Le origini dell’istituto e la sua introduzione nell’ordinamento italiano
La valutazione di impatto ambientale (v.i.a.) è un istituto di origine statunitense che ha trovato attuazione in tale ordinamento a seguito dell’approvazione da parte del Congresso, il 31 dicembre 1969, del National Environmental Policy Act; successivamente, precisamente nel 1985, l’istituto è stato introdotto anche nell’ordinamento comunitario con la direttiva del Consiglio n. 85/337/CEE.
Tale direttiva imponeva agli stati membri l’introduzione nell’ordinamento nazionale della procedura di valutazione di impatto ambientale su determinate opere, le quali possono comportare un impatto ambientale “importante”, contemplate in due elenchi allegati.
Il primo indica alcune classi di progetti di maggiore rilievo, sui quali l’effettuazione della procedura ordinaria è obbligatoria; il secondo elenco contiene un’ampia indicazione di tipologie progettuali per le quali è rimessa alla discrezionalità dello Stato membro la scelta sull’assoggettamento alla procedura di VIA.
In tal caso lo Stato è tenuto ad indicare in modo puntuale tipologie, criteri di selezione, soglie limite per l’applicazione della procedura secondo modalità predeterminate nell’allegato.
Per quanto riguarda l’ordinamento italiano, la v.i.a. è ivi stata introdotta in maniera graduale, con successive attuazioni parziali della direttiva comunitaria di cui sopra.

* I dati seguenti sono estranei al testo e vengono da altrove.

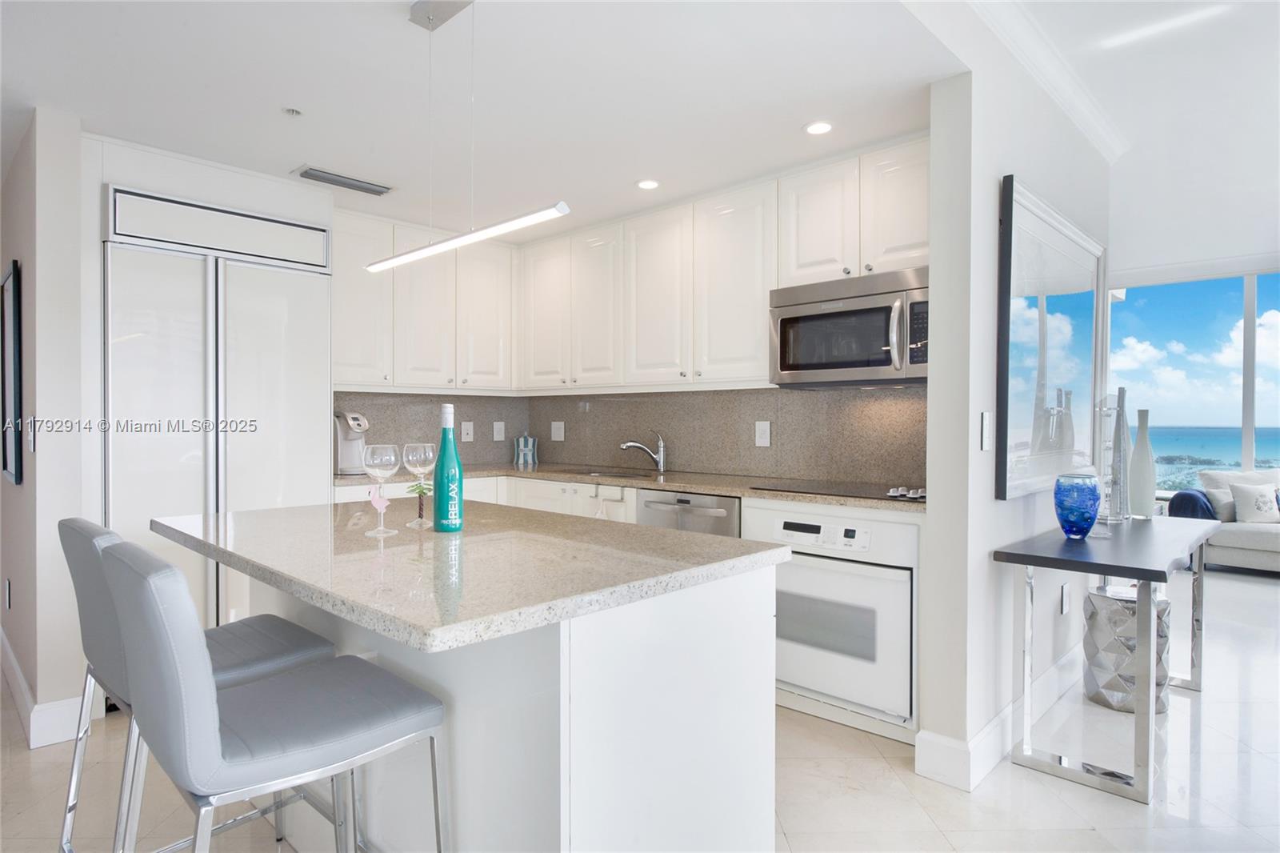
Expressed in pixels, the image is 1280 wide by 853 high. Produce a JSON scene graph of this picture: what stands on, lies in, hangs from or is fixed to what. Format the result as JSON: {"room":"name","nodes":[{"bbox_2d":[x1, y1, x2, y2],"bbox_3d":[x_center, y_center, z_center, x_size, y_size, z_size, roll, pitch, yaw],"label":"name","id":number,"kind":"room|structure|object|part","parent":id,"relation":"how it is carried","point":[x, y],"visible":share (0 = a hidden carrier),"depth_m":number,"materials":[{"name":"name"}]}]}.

A tal proposito si deve menzionare anzitutto l’art.6 della legge istitutiva del Ministero dell’Ambiente[4]: essa dettava una disciplina transitoria della v.i.a. per le sole opere menzionate nell’allegato I della direttiva, impegnando il Governo a presentare al Parlamento entro sei mesi un disegno di legge relativo al completo recepimento delle disciplina comunitaria in materia di v.i.a.
Nessuna normativa organica della valutazione di impatto ambientale fu, tuttavia, emanata nel termine previsto dalla legge suddetta ed il regime transitorio si è, dunque, protratto ben oltre il periodo di tempo originariamente stabilito.
Nel frattempo venivano emanate elaborate ulteriori disposizioni normative volte a disciplinare singoli aspetti dell’istituto in esame, tra le quali,in particolare, gli artt. 14-14 quater della l. n. 241/90 e succ. mod., che disciplinano la procedura di v.i.a. in relazione all’istituto della conferenza di servizi.
Altro atto normativo rilevante in questo contesto è stato il d.p.r. 12 aprile 1996 e succ.mod., “atto d’indirizzo e coordinamento” della potestà legislativa delle Regioni in tema di v.i.a., sulla base del quale è stata elaborata una copiosa legislazione regionale.
A tale frammentario corpus normativo si aggiunsero, poi, gli artt.34, 35 e 71 del d. lgs.112/98, concernenti il riparto delle competenze tra Stato e Regioni in materia di v.i.a. oltre a numerose previsioni contenute nella c.d. “legislazione di settore”.
Ad una disciplina organica dell’ istituto in esame si arriva con il d.lgs.152/06 (c.d. Codice dell’ambiente).
In particolare, alla v.i.a. è dedicato l’intero Titolo III della Parte II di tale decreto. Si deve sottolineare che la Corte di Giustizia dell’Unione Europea ha censurato, all’indomani dell’emanazione del suddetto decreto, l’incompletezza della disciplina di recepimento elaborata dal nostro ordinamento ed, infatti, non è un caso che siano stati emanati, nel 2008 e nel 2010, due successivi decreti correttivi al suddetto d.lgs.152/06.